● **Consigne**
Recopiez intégralement l'article ci-dessous sur le rassemblement pour la libération de Khaled Drareni.

Nouveau rassemblement pour la libération de Khaled Drareni

20 octobre 2020 à 10 h 46 min

Des dizaines de personnes ont manifesté, hier à Alger, pour la neuvième semaine consécutive afin d’exiger la libération du journaliste Khaled Drareni, condamné en appel à deux ans de prison ferme.

Les manifestants, dont des journalistes, des avocats, des militants politiques et des défenseurs des droits de l’homme, se sont retrouvés à la mi-journée à l’intérieur de la Maison de la presse Tahar Djaout.

A l’instar des précédentes manifestations, une banderole a été déployée. «Le journalisme n’est pas un crime. Liberté pour Khaled Drareni», est-il inscrit sur cette banderole noire avec, en fond, le visage souriant du fondateur du site d’information «Casbah Tribune».

Des manifestants arboraient pour nombre d’entre eux un t-shirt à l’effigie de Khaled Drareni, devenu un symbole du combat pour la liberté de la presse. Pendant près d’une heure,  les manifestants on scandé les slogans, «Libérez sahafa, libérez sahafa !» (Libérez la presse), «Khaled Drareni sahafi hor !» (Khaled Drareni est un journaliste libre), «Sahafa horra, adale moustakilla !» (Presse libre, justice indépendante), «Khaled sahafi, machi khabardji !» (Khaled est un journaliste, pas un informateur).

● **Données fournies**
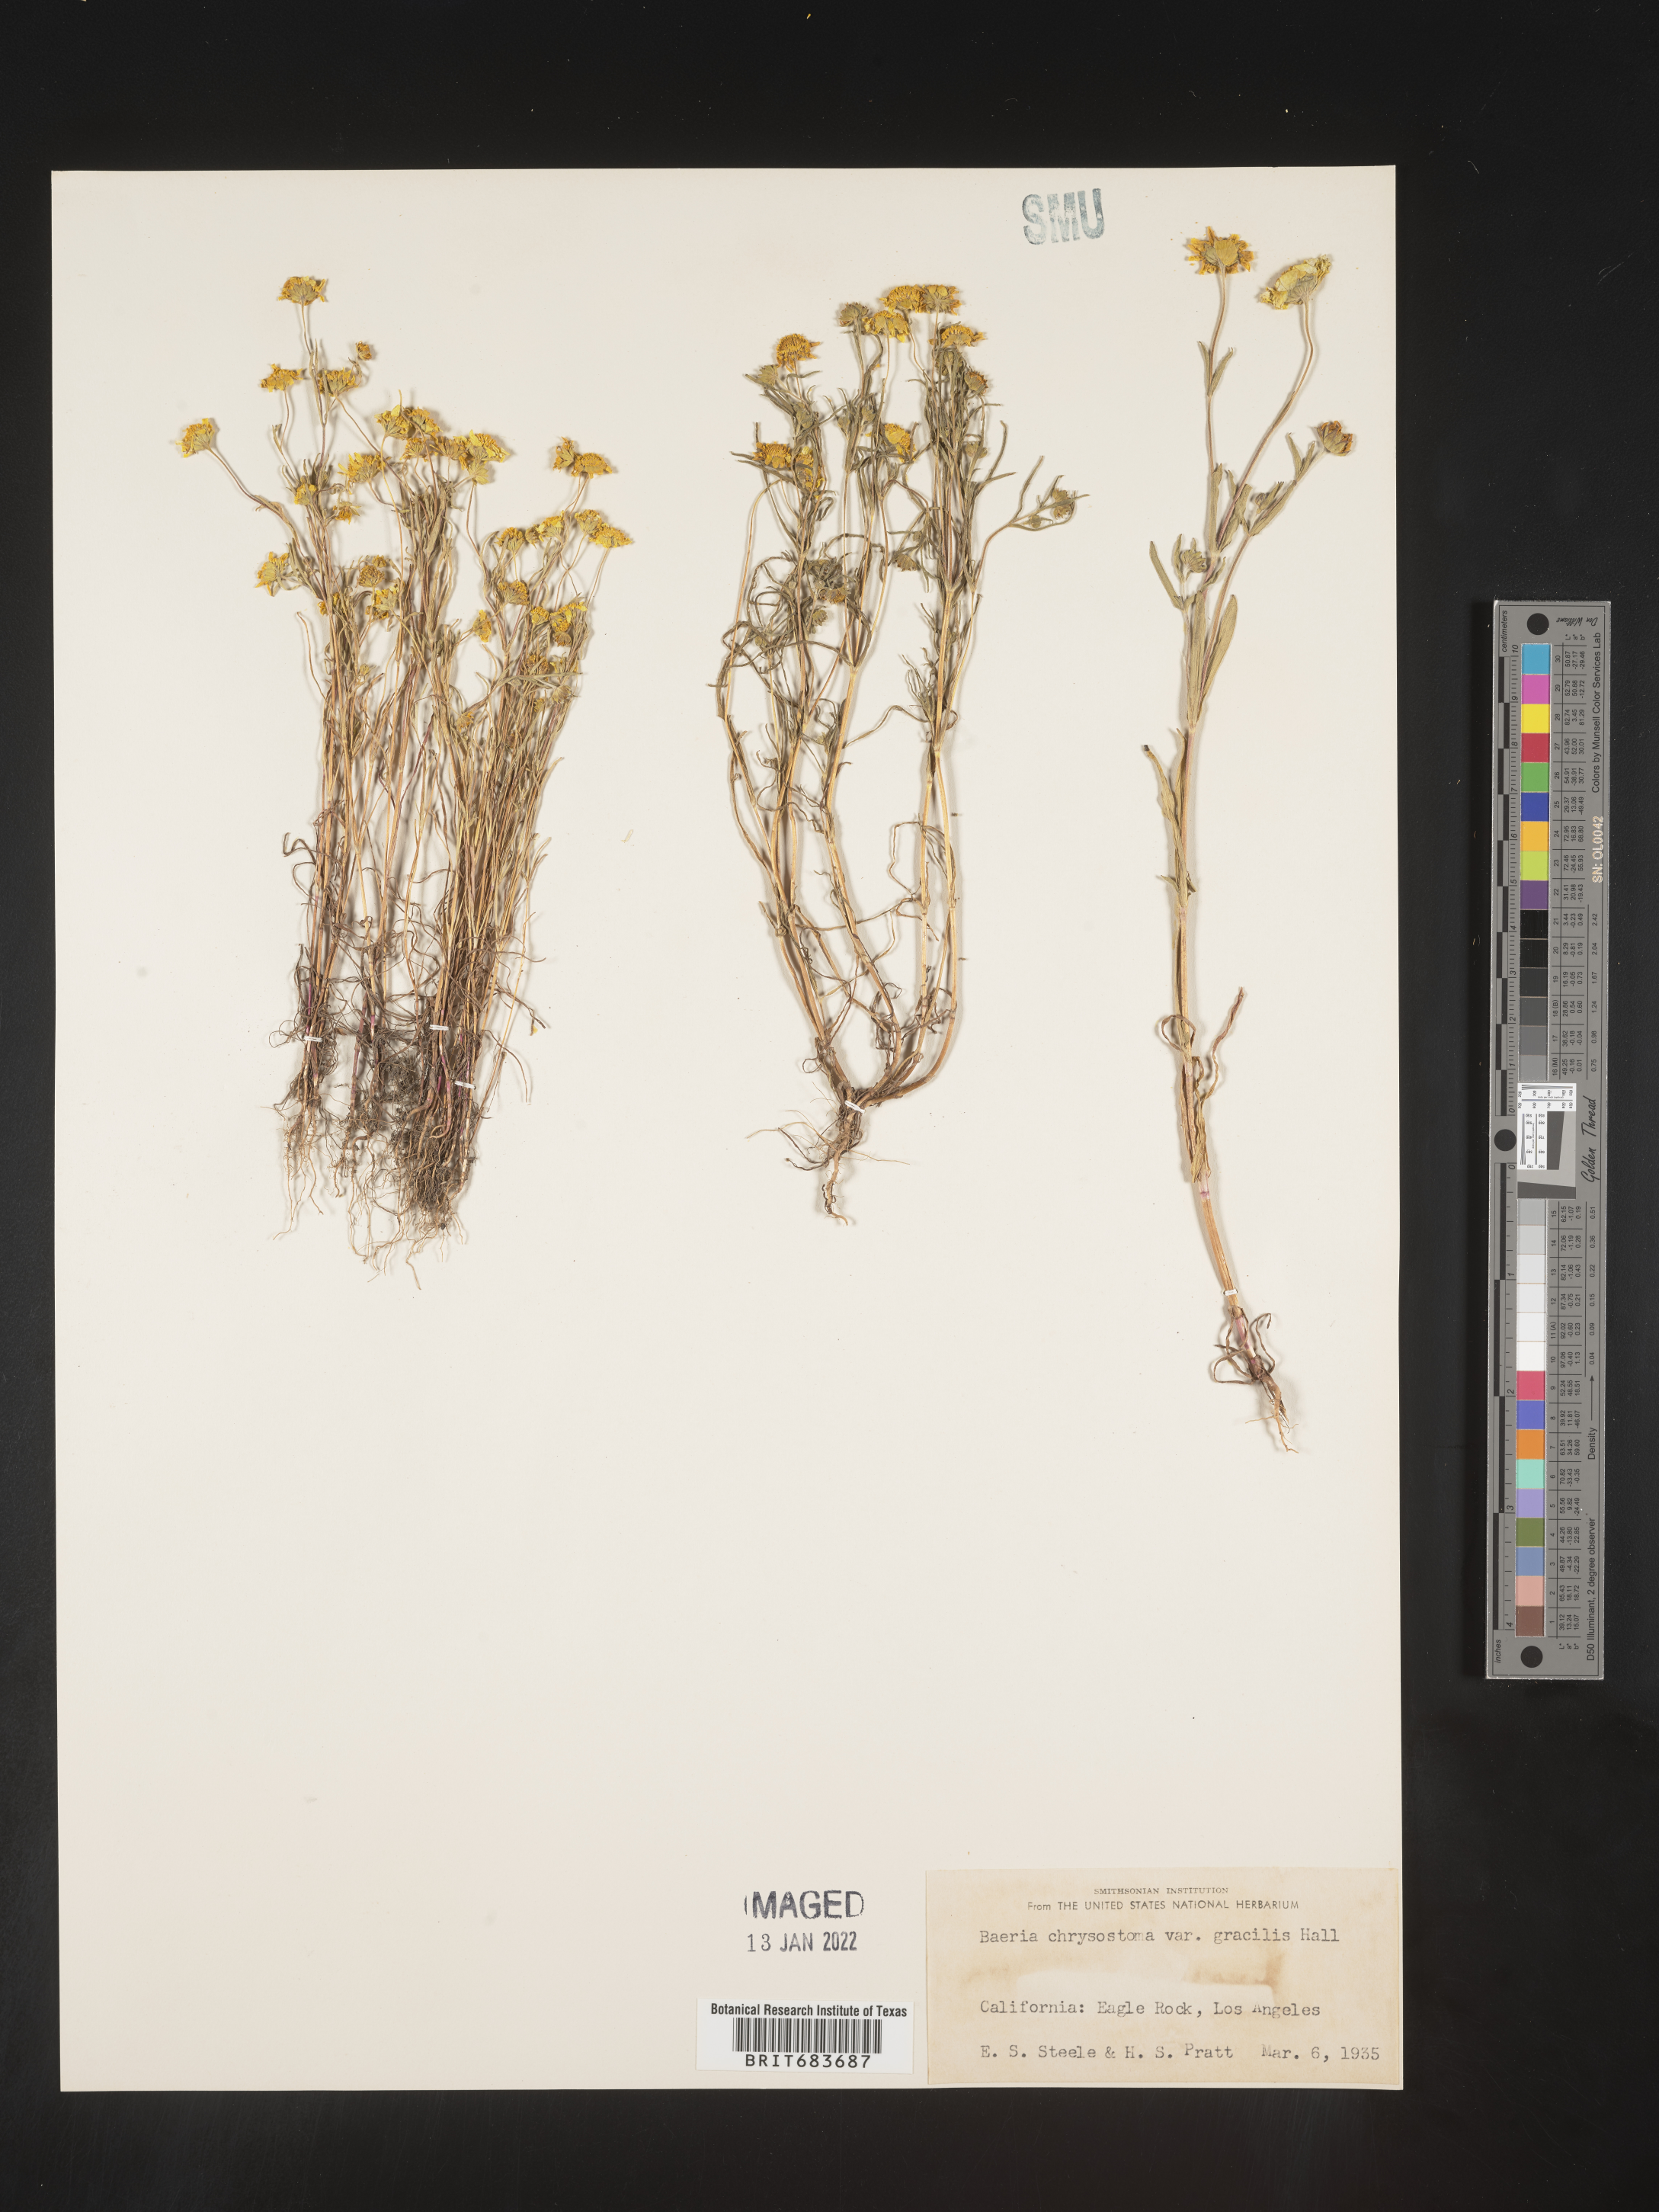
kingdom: Plantae
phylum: Tracheophyta
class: Magnoliopsida
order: Asterales
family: Asteraceae
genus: Lasthenia
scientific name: Lasthenia
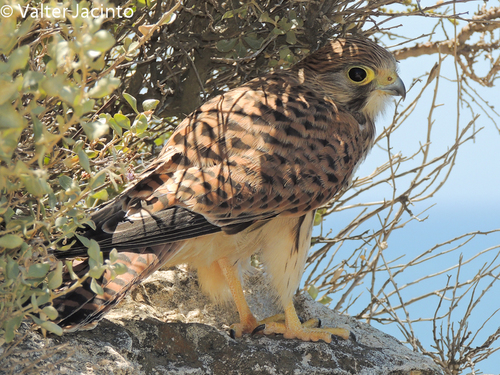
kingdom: Animalia
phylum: Chordata
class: Aves
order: Falconiformes
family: Falconidae
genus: Falco
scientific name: Falco tinnunculus
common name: Common kestrel
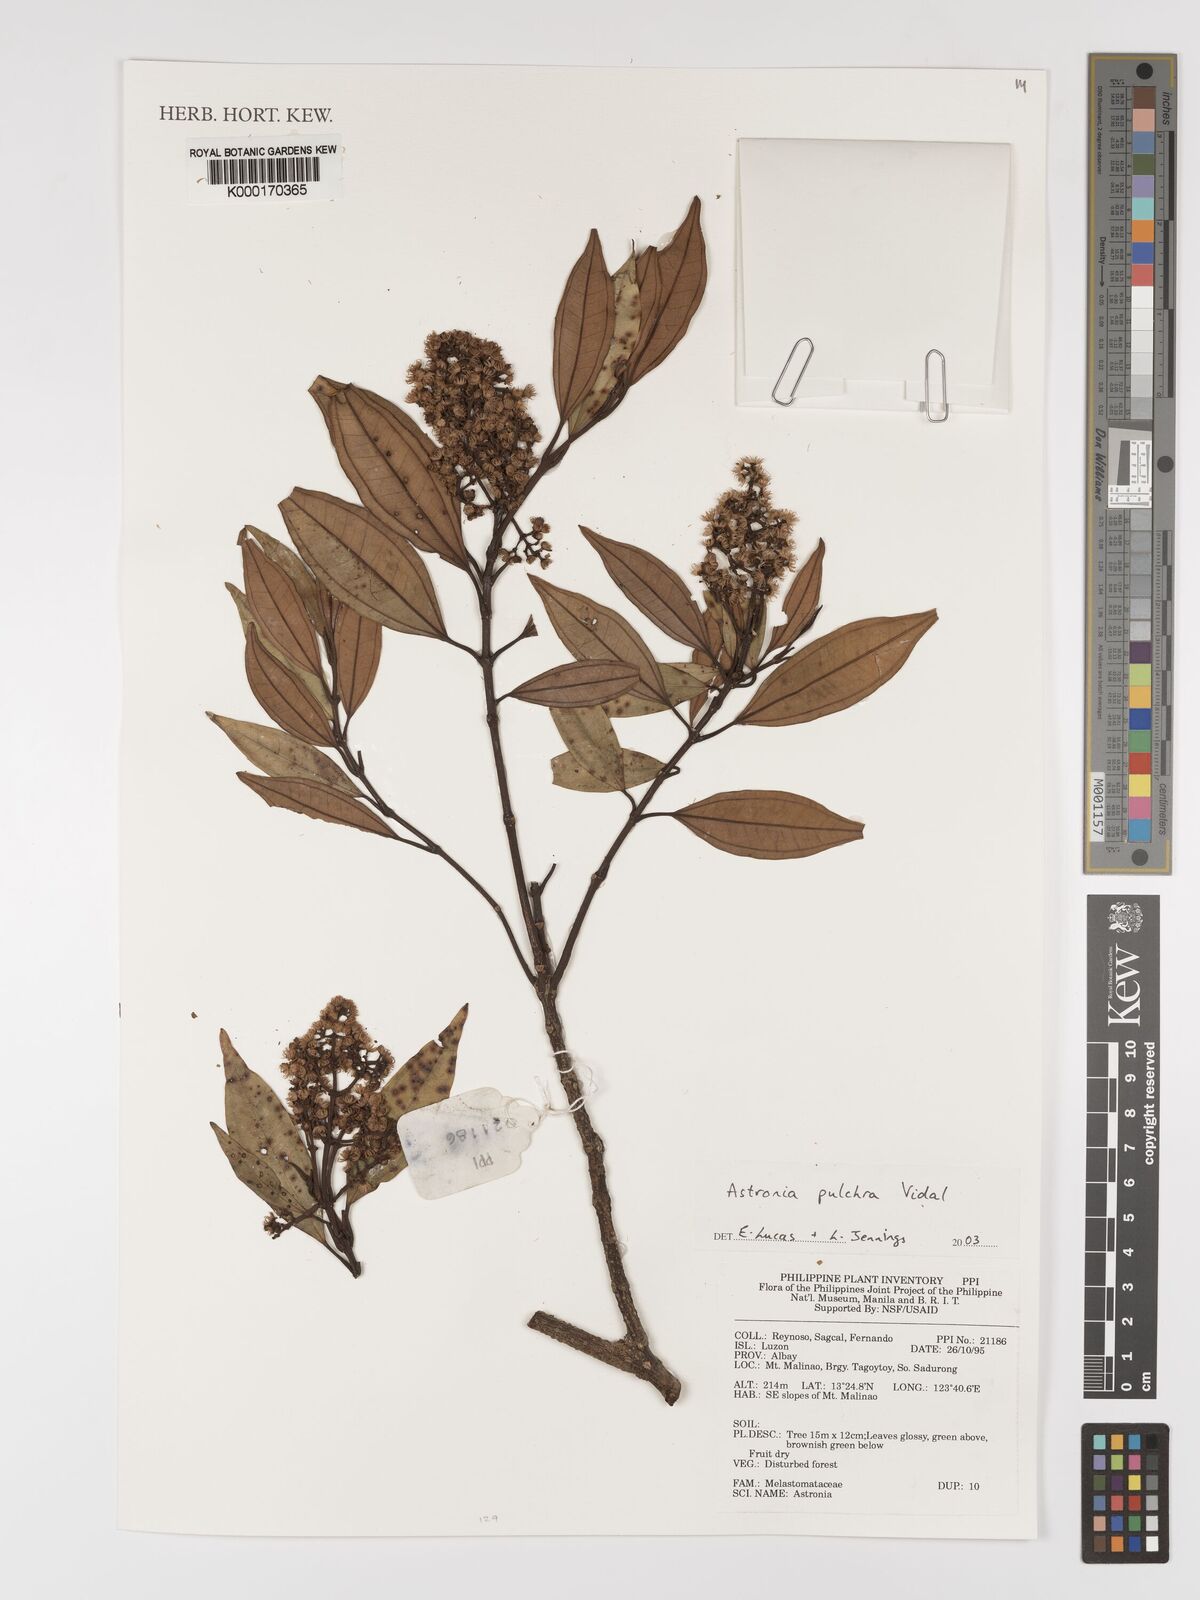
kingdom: Plantae
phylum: Tracheophyta
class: Magnoliopsida
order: Myrtales
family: Melastomataceae
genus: Astronia
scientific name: Astronia pulchra
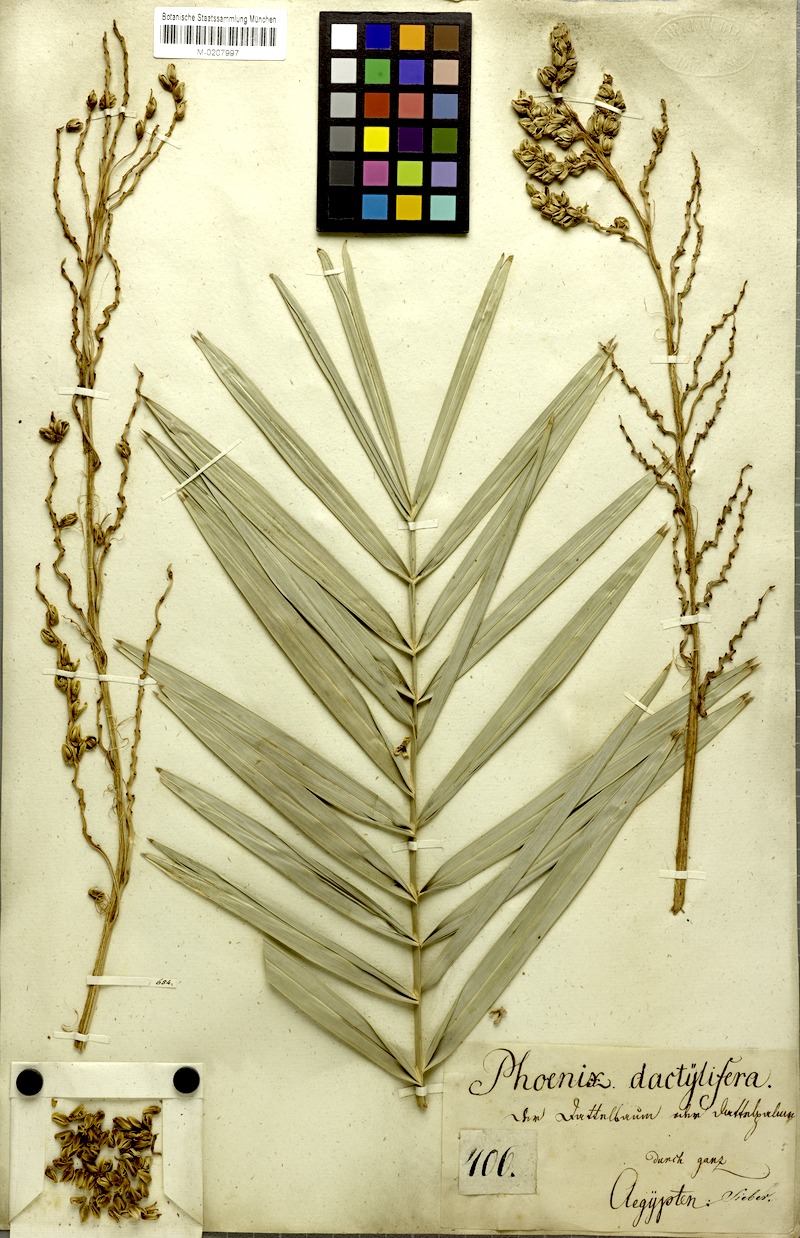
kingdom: Plantae
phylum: Tracheophyta
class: Liliopsida
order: Arecales
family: Arecaceae
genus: Phoenix
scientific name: Phoenix dactylifera
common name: Date palm
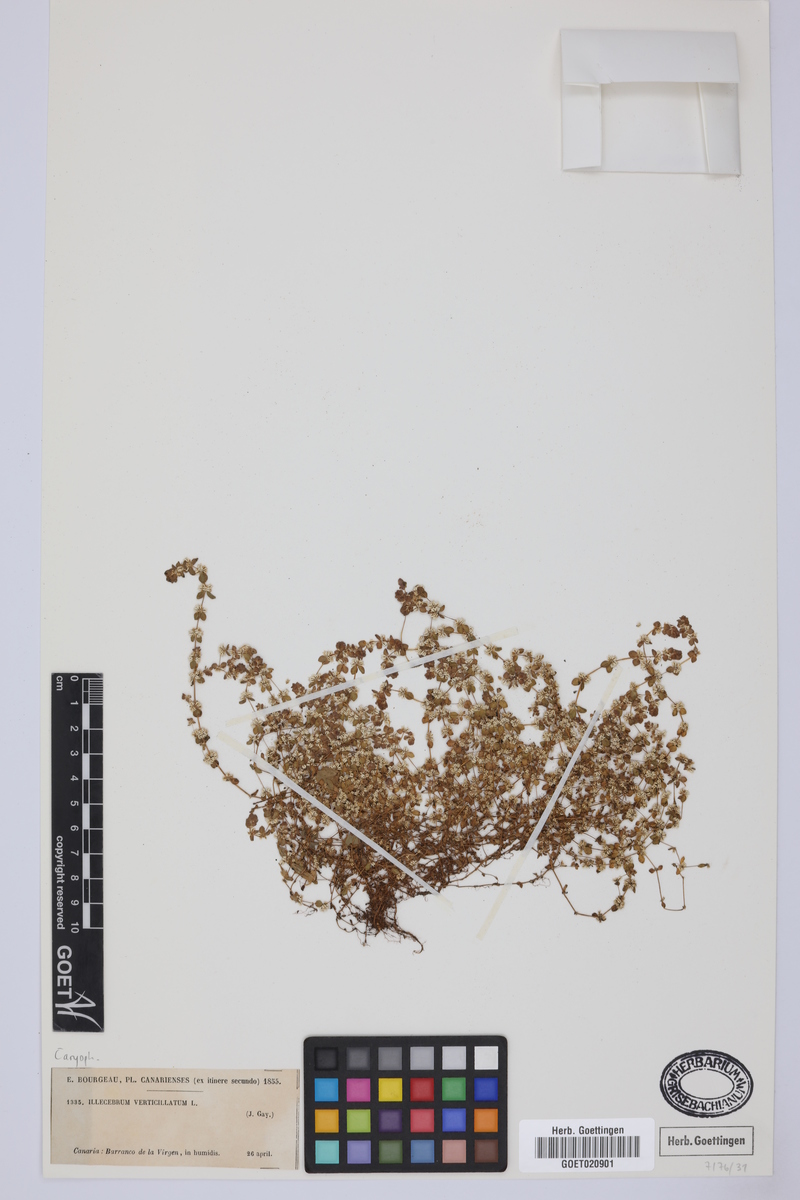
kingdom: Plantae
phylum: Tracheophyta
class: Magnoliopsida
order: Caryophyllales
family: Caryophyllaceae
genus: Illecebrum
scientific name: Illecebrum verticillatum
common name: Coral necklace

● **Exercice corrigé**
Nouveau rassemblement pour la libération de Khaled Drareni

20 octobre 2020 à 10 h 46 min

Des dizaines de personnes ont manifesté, hier à Alger, pour la neuvième semaine consécutive afin d’exiger la libération du journaliste Khaled Drareni, condamné en appel à deux ans de prison ferme.

Les manifestants, dont des journalistes, des avocats, des militants politiques et des défenseurs des droits de l’homme, se sont retrouvés à la mi-journée à l’intérieur de la Maison de la presse Tahar Djaout.

A l’instar des précédentes manifestations, une banderole a été déployée. «Le journalisme n’est pas un crime. Liberté pour Khaled Drareni», est-il inscrit sur cette banderole noire avec, en fond, le visage souriant du fondateur du site d’information «Casbah Tribune».

Des manifestants arboraient pour nombre d’entre eux un t-shirt à l’effigie de Khaled Drareni, devenu un symbole du combat pour la liberté de la presse. Pendant près d’une heure,  les manifestants on scandé les slogans, «Libérez sahafa, libérez sahafa !» (Libérez la presse), «Khaled Drareni sahafi hor !» (Khaled Drareni est un journaliste libre), «Sahafa horra, adale moustakilla !» (Presse libre, justice indépendante), «Khaled sahafi, machi khabardji !» (Khaled est un journaliste, pas un informateur).